Exercise
Could you give the records below again exactly as they stand?

--- START ---

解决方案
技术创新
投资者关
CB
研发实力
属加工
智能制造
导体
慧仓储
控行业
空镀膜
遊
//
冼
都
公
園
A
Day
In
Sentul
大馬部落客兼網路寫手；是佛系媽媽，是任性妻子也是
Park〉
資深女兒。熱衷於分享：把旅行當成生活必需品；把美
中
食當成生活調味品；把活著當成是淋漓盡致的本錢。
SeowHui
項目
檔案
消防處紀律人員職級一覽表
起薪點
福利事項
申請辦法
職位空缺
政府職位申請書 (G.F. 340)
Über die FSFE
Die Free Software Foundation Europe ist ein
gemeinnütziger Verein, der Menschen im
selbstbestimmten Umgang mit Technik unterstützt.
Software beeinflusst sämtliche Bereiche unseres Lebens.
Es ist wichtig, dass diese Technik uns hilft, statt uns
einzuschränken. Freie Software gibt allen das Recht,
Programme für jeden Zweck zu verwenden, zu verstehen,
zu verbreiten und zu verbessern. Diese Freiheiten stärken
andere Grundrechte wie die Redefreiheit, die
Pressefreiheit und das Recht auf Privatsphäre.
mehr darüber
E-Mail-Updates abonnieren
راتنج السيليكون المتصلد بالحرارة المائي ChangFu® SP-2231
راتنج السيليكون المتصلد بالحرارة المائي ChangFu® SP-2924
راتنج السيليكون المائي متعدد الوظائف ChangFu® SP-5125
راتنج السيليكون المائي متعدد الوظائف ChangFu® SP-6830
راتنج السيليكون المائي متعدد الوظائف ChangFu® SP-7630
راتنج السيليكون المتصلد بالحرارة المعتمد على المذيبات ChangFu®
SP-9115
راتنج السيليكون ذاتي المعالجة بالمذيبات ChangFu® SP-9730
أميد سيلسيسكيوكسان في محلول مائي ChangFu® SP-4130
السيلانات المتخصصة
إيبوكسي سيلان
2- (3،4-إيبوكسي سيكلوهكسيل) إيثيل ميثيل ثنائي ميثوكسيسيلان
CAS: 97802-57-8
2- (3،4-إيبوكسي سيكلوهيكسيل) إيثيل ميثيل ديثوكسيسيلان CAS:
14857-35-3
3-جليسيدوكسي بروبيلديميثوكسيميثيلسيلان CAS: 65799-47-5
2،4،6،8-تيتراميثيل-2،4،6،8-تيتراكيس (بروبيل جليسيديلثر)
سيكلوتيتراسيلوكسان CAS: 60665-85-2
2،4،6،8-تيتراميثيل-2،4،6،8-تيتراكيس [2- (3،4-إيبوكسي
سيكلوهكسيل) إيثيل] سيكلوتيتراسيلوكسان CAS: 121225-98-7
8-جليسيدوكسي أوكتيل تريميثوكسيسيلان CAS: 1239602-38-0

--- END ---

Result
解决方案
技术创新
投资者关
CB
研发实力
属加工
智能制造
导体
慧仓储
控行业
空镀膜
遊
//
冼
都
公
園
A
Day
In
Sentul
大馬部落客兼網路寫手；是佛系媽媽，是任性妻子也是
Park〉
資深女兒。熱衷於分享：把旅行當成生活必需品；把美
中
食當成生活調味品；把活著當成是淋漓盡致的本錢。
SeowHui
項目
檔案
消防處紀律人員職級一覽表
起薪點
福利事項
申請辦法
職位空缺
政府職位申請書 (G.F. 340)
Über die FSFE
Die Free Software Foundation Europe ist ein
gemeinnütziger Verein, der Menschen im
selbstbestimmten Umgang mit Technik unterstützt.
Software beeinflusst sämtliche Bereiche unseres Lebens.
Es ist wichtig, dass diese Technik uns hilft, statt uns
einzuschränken. Freie Software gibt allen das Recht,
Programme für jeden Zweck zu verwenden, zu verstehen,
zu verbreiten und zu verbessern. Diese Freiheiten stärken
andere Grundrechte wie die Redefreiheit, die
Pressefreiheit und das Recht auf Privatsphäre.
mehr darüber
E-Mail-Updates abonnieren
راتنج السيليكون المتصلد بالحرارة المائي ChangFu® SP-2231
راتنج السيليكون المتصلد بالحرارة المائي ChangFu® SP-2924
راتنج السيليكون المائي متعدد الوظائف ChangFu® SP-5125
راتنج السيليكون المائي متعدد الوظائف ChangFu® SP-6830
راتنج السيليكون المائي متعدد الوظائف ChangFu® SP-7630
راتنج السيليكون المتصلد بالحرارة المعتمد على المذيبات ChangFu®
SP-9115
راتنج السيليكون ذاتي المعالجة بالمذيبات ChangFu® SP-9730
أميد سيلسيسكيوكسان في محلول مائي ChangFu® SP-4130
السيلانات المتخصصة
إيبوكسي سيلان
2- (3،4-إيبوكسي سيكلوهكسيل) إيثيل ميثيل ثنائي ميثوكسيسيلان
CAS: 97802-57-8
2- (3،4-إيبوكسي سيكلوهيكسيل) إيثيل ميثيل ديثوكسيسيلان CAS:
14857-35-3
3-جليسيدوكسي بروبيلديميثوكسيميثيلسيلان CAS: 65799-47-5
2،4،6،8-تيتراميثيل-2،4،6،8-تيتراكيس (بروبيل جليسيديلثر)
سيكلوتيتراسيلوكسان CAS: 60665-85-2
2،4،6،8-تيتراميثيل-2،4،6،8-تيتراكيس [2- (3،4-إيبوكسي
سيكلوهكسيل) إيثيل] سيكلوتيتراسيلوكسان CAS: 121225-98-7
8-جليسيدوكسي أوكتيل تريميثوكسيسيلان CAS: 1239602-38-0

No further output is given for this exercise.